Page-level text extractions:
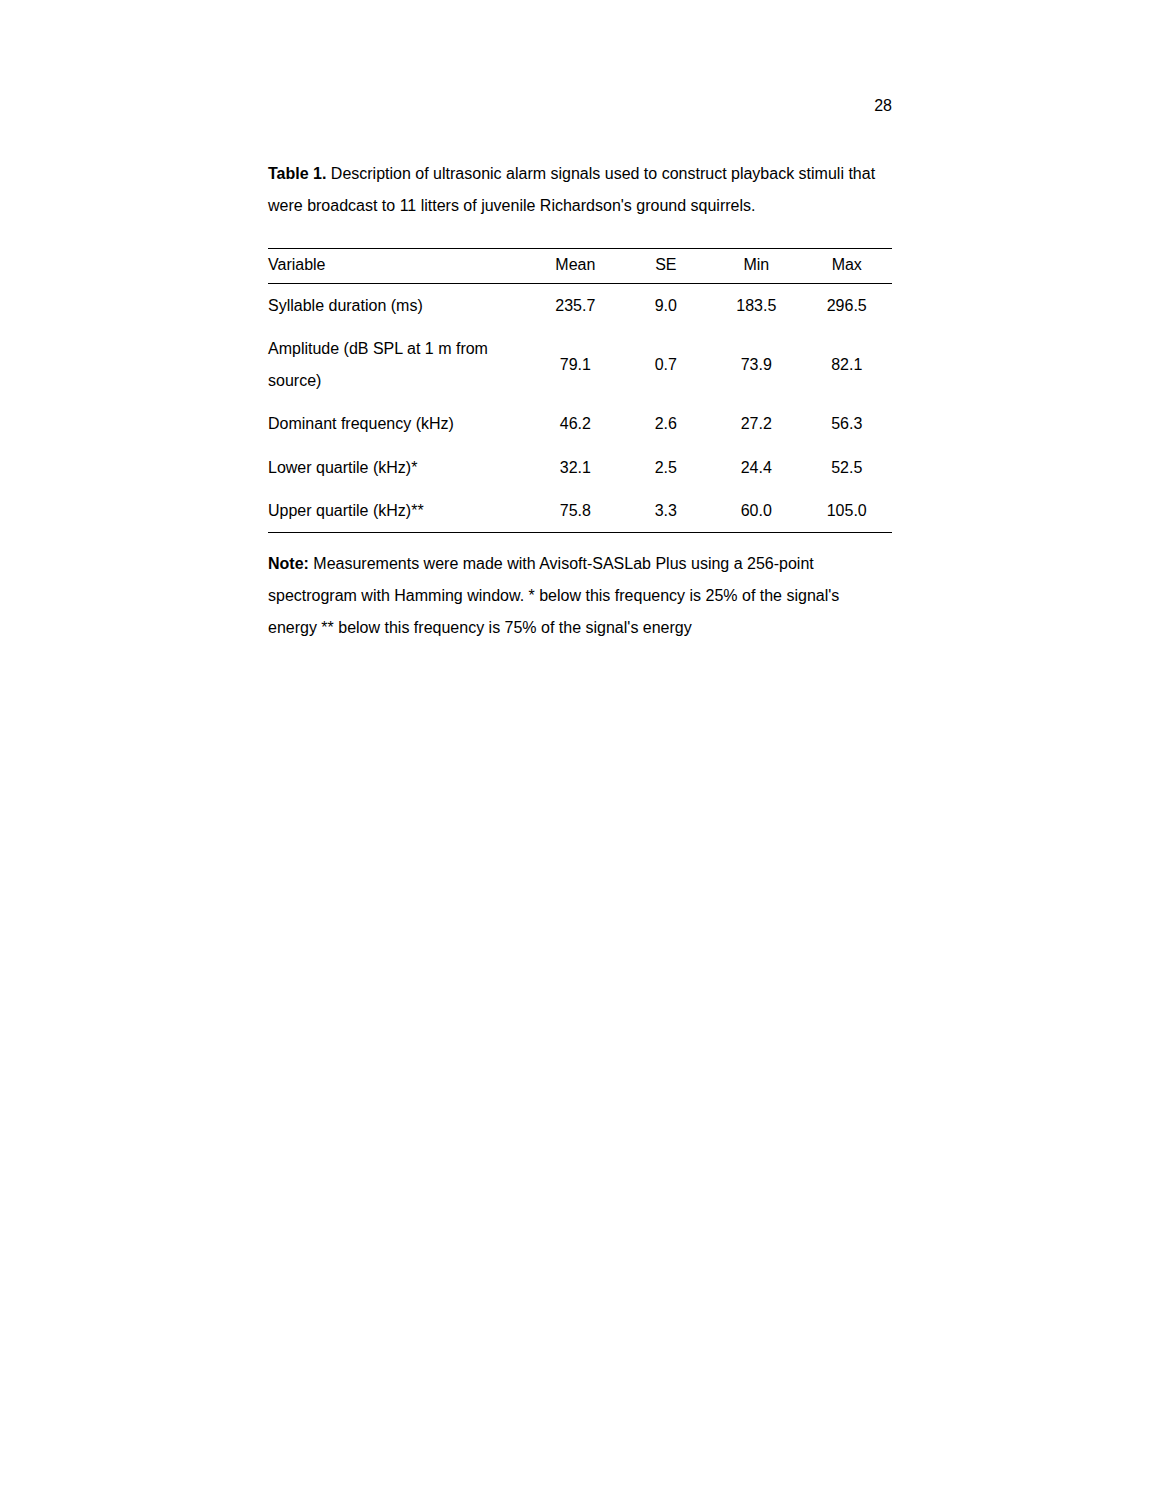28
Table 1. Description of ultrasonic alarm signals used to construct playback stimuli that were broadcast to 11 litters of juvenile Richardson's ground squirrels.
| Variable | Mean | SE | Min | Max |
| --- | --- | --- | --- | --- |
| Syllable duration (ms) | 235.7 | 9.0 | 183.5 | 296.5 |
| Amplitude (dB SPL at 1 m from source) | 79.1 | 0.7 | 73.9 | 82.1 |
| Dominant frequency (kHz) | 46.2 | 2.6 | 27.2 | 56.3 |
| Lower quartile (kHz)* | 32.1 | 2.5 | 24.4 | 52.5 |
| Upper quartile (kHz)** | 75.8 | 3.3 | 60.0 | 105.0 |
Note: Measurements were made with Avisoft-SASLab Plus using a 256-point spectrogram with Hamming window. * below this frequency is 25% of the signal's energy ** below this frequency is 75% of the signal's energy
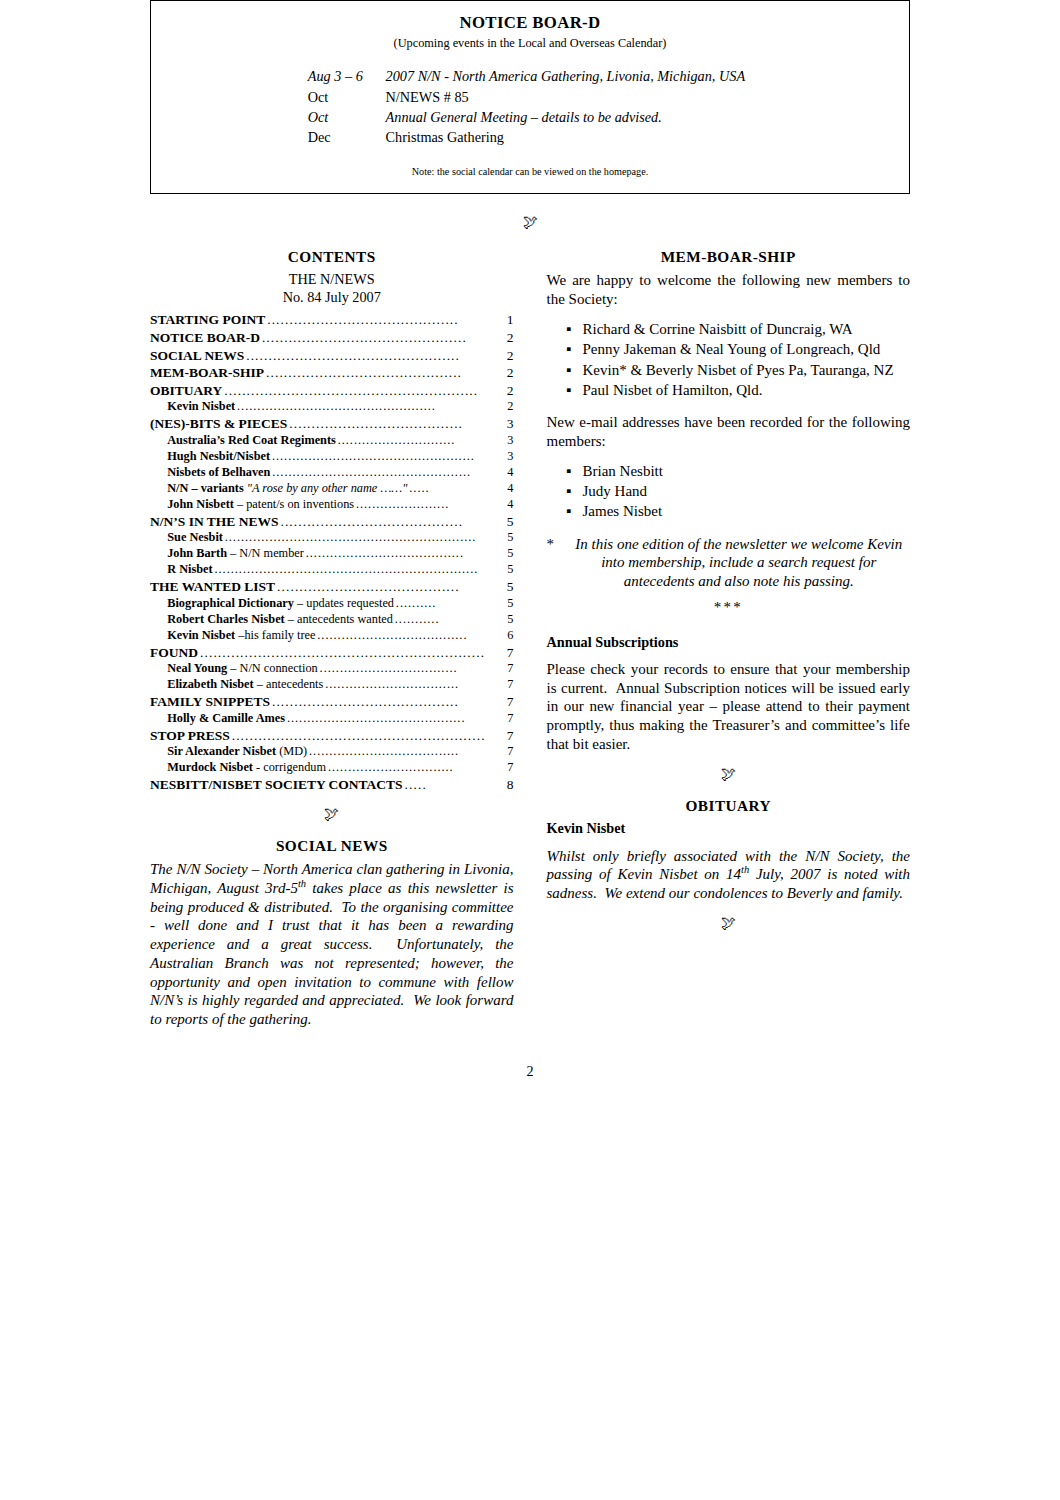NOTICE BOAR-D
(Upcoming events in the Local and Overseas Calendar)
| Aug 3 – 6 | 2007 N/N - North America Gathering, Livonia, Michigan, USA |
| Oct | N/NEWS # 85 |
| Oct | Annual General Meeting – details to be advised. |
| Dec | Christmas Gathering |
Note: the social calendar can be viewed on the homepage.
CONTENTS
THE N/NEWS
No. 84 July 2007
Starting Point........................................... 1
Notice Boar-D.............................................. 2
Social News................................................ 2
Mem-Boar-Ship............................................ 2
Obituary......................................................... 2
Kevin Nisbet................................................. 2
(Nes)-Bits & Pieces....................................... 3
Australia’s Red Coat Regiments............................. 3
Hugh Nesbit/Nisbet.................................................. 3
Nisbets of Belhaven................................................. 4
N/N – variants "A rose by any other name ……"..... 4
John Nisbett – patent/s on inventions....................... 4
N/N’s in the News......................................... 5
Sue Nesbit.............................................................. 5
John Barth – N/N member....................................... 5
R Nisbet................................................................. 5
The Wanted List......................................... 5
Biographical Dictionary – updates requested.......... 5
Robert Charles Nisbet – antecedents wanted........... 5
Kevin Nisbet –his family tree..................................... 6
Found................................................................ 7
Neal Young – N/N connection.................................. 7
Elizabeth Nisbet – antecedents................................. 7
Family Snippets.......................................... 7
Holly & Camille Ames............................................ 7
Stop Press......................................................... 7
Sir Alexander Nisbet (MD)..................................... 7
Murdock Nisbet - corrigendum............................... 7
Nesbitt/Nisbet Society Contacts..... 8
SOCIAL NEWS
The N/N Society – North America clan gathering in Livonia, Michigan, August 3rd-5th takes place as this newsletter is being produced & distributed. To the organising committee - well done and I trust that it has been a rewarding experience and a great success. Unfortunately, the Australian Branch was not represented; however, the opportunity and open invitation to commune with fellow N/N’s is highly regarded and appreciated. We look forward to reports of the gathering.
MEM-BOAR-SHIP
We are happy to welcome the following new members to the Society:
Richard & Corrine Naisbitt of Duncraig, WA
Penny Jakeman & Neal Young of Longreach, Qld
Kevin* & Beverly Nisbet of Pyes Pa, Tauranga, NZ
Paul Nisbet of Hamilton, Qld.
New e-mail addresses have been recorded for the following members:
Brian Nesbitt
Judy Hand
James Nisbet
*
In this one edition of the newsletter we welcome Kevin into membership, include a search request for antecedents and also note his passing.
***
Annual Subscriptions
Please check your records to ensure that your membership is current. Annual Subscription notices will be issued early in our new financial year – please attend to their payment promptly, thus making the Treasurer’s and committee’s life that bit easier.
OBITUARY
Kevin Nisbet
Whilst only briefly associated with the N/N Society, the passing of Kevin Nisbet on 14th July, 2007 is noted with sadness. We extend our condolences to Beverly and family.
2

### Prompt
Set down word for word the lines above from the one with "183.5 | 296.5 |" up to and including the one with "N/N’s in the". Omit every picture.

### Response box
| Syllable duration (ms) | 235.7 | 9.0 | 183.5 | 296.5 |
| Amplitude (dB SPL at 1 m from source) | 79.1 | 0.7 | 73.9 | 82.1 |
| Dominant frequency (kHz) | 46.2 | 2.6 | 27.2 | 56.3 |
| Lower quartile (kHz)* | 32.1 | 2.5 | 24.4 | 52.5 |
| Upper quartile (kHz)** | 75.8 | 3.3 | 60.0 | 105.0 |
Note: Measurements were made with Avisoft-SASLab Plus using a 256-point spectrogram with Hamming window. * below this frequency is 25% of the signal's energy ** below this frequency is 75% of the signal's energy
NOTICE BOAR-D
(Upcoming events in the Local and Overseas Calendar)
| Aug 3 – 6 | 2007 N/N - North America Gathering, Livonia, Michigan, USA |
| Oct | N/NEWS # 85 |
| Oct | Annual General Meeting – details to be advised. |
| Dec | Christmas Gathering |
Note: the social calendar can be viewed on the homepage.
CONTENTS
THE N/NEWS
No. 84 July 2007
Starting Point........................................... 1
Notice Boar-D.............................................. 2
Social News................................................ 2
Mem-Boar-Ship............................................ 2
Obituary......................................................... 2
Kevin Nisbet................................................. 2
(Nes)-Bits & Pieces....................................... 3
Australia’s Red Coat Regiments............................. 3
Hugh Nesbit/Nisbet.................................................. 3
Nisbets of Belhaven................................................. 4
N/N – variants "A rose by any other name ……"..... 4
John Nisbett – patent/s on inventions....................... 4
N/N’s in the News......................................... 5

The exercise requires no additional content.